EXERCISE
Rewrite the part of the material that opens with the line containing "right knee: (23, 569, 6)" and closes with the line containing "right wrist: (382, 473, -24)", substituting "Individual" for "Person" and keeping everything else unchanged.

EXTRACTED DATA

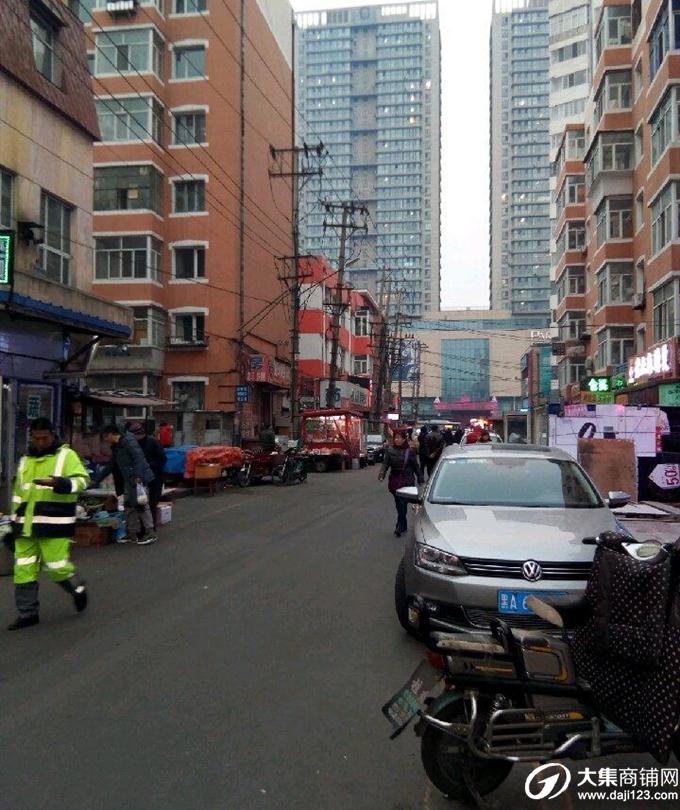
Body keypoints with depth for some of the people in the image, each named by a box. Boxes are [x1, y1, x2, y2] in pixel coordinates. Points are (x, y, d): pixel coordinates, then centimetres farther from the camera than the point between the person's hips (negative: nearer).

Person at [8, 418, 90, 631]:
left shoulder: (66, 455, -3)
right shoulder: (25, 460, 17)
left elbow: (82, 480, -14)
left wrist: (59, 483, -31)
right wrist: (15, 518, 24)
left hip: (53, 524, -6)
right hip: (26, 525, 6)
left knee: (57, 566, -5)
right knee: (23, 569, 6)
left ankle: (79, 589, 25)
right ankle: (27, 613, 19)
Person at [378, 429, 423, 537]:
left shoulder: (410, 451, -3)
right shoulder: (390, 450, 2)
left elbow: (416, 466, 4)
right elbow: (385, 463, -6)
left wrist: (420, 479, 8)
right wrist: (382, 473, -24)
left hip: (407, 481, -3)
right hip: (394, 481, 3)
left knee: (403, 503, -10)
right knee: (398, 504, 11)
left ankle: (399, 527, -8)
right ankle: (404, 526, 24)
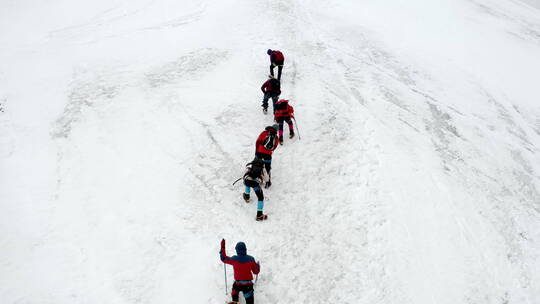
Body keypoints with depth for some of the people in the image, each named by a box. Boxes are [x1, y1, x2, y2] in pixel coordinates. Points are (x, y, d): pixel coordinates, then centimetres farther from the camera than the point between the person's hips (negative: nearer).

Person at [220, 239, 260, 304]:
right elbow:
==
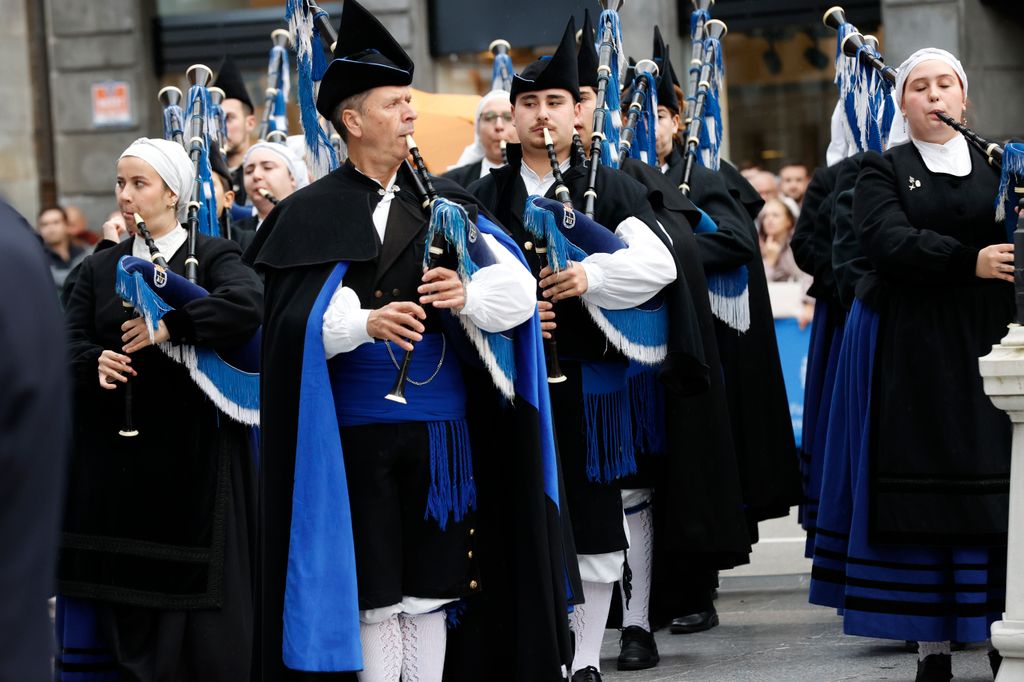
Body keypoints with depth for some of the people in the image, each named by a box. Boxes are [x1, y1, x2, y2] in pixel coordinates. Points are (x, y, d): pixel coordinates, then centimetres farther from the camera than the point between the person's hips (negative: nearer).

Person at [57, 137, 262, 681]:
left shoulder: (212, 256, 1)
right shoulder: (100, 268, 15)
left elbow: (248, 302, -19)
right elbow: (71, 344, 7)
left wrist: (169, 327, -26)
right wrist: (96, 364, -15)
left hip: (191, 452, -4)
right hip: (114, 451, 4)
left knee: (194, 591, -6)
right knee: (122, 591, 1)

EXERCISE RESPONSE
right knee: (23, 569, 6)
left ankle: (79, 589, 25)
right ankle: (27, 613, 19)
Individual at [378, 429, 423, 537]:
left shoulder: (410, 451, -3)
right shoulder: (390, 450, 2)
left elbow: (416, 466, 4)
right elbow: (385, 463, -6)
left wrist: (420, 479, 8)
right wrist: (382, 473, -24)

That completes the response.